I am using this awesome numba package for some experiments I have. However, I am looking at parallelizing some certain processes, and I want to know whether a certain code snippets yield a race condition when I parallelize it (this is a bit of a noob question).
# original_vectors is (n,d)
# new_vectors is (m, d)
# index_vectors is (n, k) where every entry is and index in new_vectors
@njit(nopython=True, parallel=True, target="cpu")
def generate_vectors(original_vectors, new_vectors, indexes):
# Loop through the walks
for ii in prange(indexes.shape[0]):
for jj in prange(indexes.shape[1]):
new_vectors[indexes[ii, jj]] += original_vectors[ii]
return original_vectors
According to this tutorial, using indexes of a vector in a parallel for-loop can risk yielding a race condition.
However, when I test this, it yields the same output vector, no matter if I use parallel and prange or not. However, I manage to parallelize and speed it up by a factor of 2, so it would be nice if it did not yield a race condition.
You do have a race condition in theory - the same location in new_vectors can be updated by more than one thread at the same time.
With the particular logic you have there the order doesn’t matter (apart from the “floating point arithmetic isn’t associative” problem), so in most cases you’ll be fine. However, the += operator is not atomic, so it’s possible that another thread will update that location in new_vectors between the addition starting and the result being written to the location.

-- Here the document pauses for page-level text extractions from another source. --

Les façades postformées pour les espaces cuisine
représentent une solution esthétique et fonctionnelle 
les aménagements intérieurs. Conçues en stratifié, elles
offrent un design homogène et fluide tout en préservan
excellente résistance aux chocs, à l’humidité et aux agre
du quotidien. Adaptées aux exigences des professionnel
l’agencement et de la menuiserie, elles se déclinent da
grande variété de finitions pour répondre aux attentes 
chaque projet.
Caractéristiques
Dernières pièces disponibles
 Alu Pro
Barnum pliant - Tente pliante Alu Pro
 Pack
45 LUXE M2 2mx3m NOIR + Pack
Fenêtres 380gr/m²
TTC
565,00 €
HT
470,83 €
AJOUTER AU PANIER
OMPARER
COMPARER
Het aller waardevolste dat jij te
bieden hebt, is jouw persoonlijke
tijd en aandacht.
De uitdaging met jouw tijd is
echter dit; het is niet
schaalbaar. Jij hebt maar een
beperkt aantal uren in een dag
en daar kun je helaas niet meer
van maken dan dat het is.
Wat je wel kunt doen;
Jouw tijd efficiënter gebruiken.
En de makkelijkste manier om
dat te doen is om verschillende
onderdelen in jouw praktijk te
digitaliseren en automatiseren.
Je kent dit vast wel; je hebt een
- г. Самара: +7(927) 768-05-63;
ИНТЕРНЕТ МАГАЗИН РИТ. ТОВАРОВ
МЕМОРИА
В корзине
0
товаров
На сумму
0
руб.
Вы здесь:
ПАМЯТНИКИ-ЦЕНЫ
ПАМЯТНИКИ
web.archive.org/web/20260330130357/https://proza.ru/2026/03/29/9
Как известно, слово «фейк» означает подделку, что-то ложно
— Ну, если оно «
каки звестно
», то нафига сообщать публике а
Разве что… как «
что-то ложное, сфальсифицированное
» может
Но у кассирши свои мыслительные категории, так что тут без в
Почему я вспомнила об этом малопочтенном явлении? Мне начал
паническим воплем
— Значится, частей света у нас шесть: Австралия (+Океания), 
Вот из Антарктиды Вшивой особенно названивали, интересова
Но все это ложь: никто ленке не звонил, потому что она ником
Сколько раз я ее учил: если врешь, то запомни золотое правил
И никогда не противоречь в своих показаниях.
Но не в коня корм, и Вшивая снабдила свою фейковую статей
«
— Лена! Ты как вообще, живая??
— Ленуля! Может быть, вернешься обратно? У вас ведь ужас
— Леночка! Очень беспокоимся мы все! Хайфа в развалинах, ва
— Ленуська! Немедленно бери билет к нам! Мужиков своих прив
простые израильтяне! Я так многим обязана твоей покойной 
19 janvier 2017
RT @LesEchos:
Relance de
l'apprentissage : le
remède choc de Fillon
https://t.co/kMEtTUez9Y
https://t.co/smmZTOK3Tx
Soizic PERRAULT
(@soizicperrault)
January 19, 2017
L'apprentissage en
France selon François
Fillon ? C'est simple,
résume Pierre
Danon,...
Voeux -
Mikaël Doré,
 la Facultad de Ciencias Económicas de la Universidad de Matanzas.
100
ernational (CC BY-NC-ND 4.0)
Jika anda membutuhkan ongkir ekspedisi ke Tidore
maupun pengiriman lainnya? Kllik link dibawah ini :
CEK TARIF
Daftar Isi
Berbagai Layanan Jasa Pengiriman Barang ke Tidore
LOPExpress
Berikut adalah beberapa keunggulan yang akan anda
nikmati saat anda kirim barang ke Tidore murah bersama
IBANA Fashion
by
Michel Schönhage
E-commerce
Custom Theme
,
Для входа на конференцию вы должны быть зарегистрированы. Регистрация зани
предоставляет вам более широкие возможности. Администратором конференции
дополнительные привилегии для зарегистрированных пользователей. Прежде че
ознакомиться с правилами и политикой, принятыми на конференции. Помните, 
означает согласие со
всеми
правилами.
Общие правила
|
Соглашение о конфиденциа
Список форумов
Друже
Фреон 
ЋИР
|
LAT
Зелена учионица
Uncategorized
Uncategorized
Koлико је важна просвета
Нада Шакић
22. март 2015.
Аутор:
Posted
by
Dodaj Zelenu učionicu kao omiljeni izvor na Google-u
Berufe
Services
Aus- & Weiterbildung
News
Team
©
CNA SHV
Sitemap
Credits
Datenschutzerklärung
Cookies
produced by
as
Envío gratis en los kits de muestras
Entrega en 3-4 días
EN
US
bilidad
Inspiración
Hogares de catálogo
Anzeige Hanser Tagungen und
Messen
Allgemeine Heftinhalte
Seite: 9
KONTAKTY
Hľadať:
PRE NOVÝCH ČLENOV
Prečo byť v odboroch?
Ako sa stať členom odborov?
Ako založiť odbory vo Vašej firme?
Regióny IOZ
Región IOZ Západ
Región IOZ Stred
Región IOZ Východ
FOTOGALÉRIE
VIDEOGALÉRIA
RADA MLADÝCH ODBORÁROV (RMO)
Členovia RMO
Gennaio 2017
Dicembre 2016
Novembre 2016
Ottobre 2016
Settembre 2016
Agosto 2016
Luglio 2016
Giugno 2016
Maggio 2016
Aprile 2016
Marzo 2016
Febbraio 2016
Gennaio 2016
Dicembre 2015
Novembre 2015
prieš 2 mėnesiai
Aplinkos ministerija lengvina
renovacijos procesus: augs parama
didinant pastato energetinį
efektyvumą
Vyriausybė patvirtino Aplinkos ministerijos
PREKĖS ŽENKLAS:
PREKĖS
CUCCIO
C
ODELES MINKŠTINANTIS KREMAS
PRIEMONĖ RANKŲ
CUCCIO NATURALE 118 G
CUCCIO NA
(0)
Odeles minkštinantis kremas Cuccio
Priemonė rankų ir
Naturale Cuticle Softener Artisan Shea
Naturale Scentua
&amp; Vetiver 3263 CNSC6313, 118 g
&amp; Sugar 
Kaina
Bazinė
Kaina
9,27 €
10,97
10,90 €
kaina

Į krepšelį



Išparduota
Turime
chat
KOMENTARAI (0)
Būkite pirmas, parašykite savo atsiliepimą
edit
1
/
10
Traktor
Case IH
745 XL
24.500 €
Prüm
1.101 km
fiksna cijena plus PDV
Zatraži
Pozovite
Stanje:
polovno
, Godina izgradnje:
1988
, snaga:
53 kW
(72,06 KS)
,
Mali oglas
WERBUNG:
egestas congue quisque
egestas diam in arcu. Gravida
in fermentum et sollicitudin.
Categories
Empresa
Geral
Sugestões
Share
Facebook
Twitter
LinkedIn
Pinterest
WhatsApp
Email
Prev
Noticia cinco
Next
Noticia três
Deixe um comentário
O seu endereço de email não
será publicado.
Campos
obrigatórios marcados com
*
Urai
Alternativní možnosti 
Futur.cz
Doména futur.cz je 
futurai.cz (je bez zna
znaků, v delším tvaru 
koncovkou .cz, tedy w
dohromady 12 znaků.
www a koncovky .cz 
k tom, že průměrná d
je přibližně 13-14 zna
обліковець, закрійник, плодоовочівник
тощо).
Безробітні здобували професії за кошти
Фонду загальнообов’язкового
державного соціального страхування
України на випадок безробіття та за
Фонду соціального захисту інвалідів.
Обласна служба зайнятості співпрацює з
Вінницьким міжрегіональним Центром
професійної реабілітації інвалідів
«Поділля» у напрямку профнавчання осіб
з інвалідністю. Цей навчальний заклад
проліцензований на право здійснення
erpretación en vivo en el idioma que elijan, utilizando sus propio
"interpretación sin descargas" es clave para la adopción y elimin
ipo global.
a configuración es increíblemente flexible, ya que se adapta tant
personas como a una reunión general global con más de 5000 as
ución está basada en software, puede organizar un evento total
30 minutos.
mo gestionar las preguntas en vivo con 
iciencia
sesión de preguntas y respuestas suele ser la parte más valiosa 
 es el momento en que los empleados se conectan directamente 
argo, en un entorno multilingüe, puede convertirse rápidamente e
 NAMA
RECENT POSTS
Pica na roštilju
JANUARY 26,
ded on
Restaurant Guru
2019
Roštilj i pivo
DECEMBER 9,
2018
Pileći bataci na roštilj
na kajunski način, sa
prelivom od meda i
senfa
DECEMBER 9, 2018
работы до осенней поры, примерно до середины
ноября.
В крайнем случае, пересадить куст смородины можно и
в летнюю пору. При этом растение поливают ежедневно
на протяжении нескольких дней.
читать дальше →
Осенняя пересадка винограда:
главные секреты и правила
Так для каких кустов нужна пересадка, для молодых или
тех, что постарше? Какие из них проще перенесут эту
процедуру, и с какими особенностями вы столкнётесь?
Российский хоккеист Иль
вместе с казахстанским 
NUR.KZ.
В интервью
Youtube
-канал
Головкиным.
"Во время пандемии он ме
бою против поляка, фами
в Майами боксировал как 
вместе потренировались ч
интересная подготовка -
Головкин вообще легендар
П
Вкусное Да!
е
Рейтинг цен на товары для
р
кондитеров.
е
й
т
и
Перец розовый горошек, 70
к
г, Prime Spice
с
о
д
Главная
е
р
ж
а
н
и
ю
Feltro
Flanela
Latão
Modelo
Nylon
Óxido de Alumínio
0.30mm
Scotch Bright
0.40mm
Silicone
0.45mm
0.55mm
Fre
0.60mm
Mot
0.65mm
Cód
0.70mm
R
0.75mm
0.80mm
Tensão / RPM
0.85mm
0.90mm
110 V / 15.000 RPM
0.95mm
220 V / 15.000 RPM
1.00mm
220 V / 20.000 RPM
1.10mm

Thank you for your reply, it is of great help! Okay, then for safety, I should probably avoid this specific parallelization even though it speeds it up. Perhaps there is some work around so I avoid the race condition?
At the risk of making myself a fool: @rhjmoore is completely right about the atomicity and the race conditions that come with it. However, to me it looks as if your loop hits every entry in new_vector no more than once. If that is the case, then I think you should be fine with this being executed in parallel since there are no competing threads working on a given element?
That depends what’s in indexes. If it looks like this you’ll hit elements in new_vectors multiple times:
indexes = np.asarray([0,1,],[0,2],[3,1]])
With this value of indexes, you’ll hit elements 0 and 1 of indexes twice.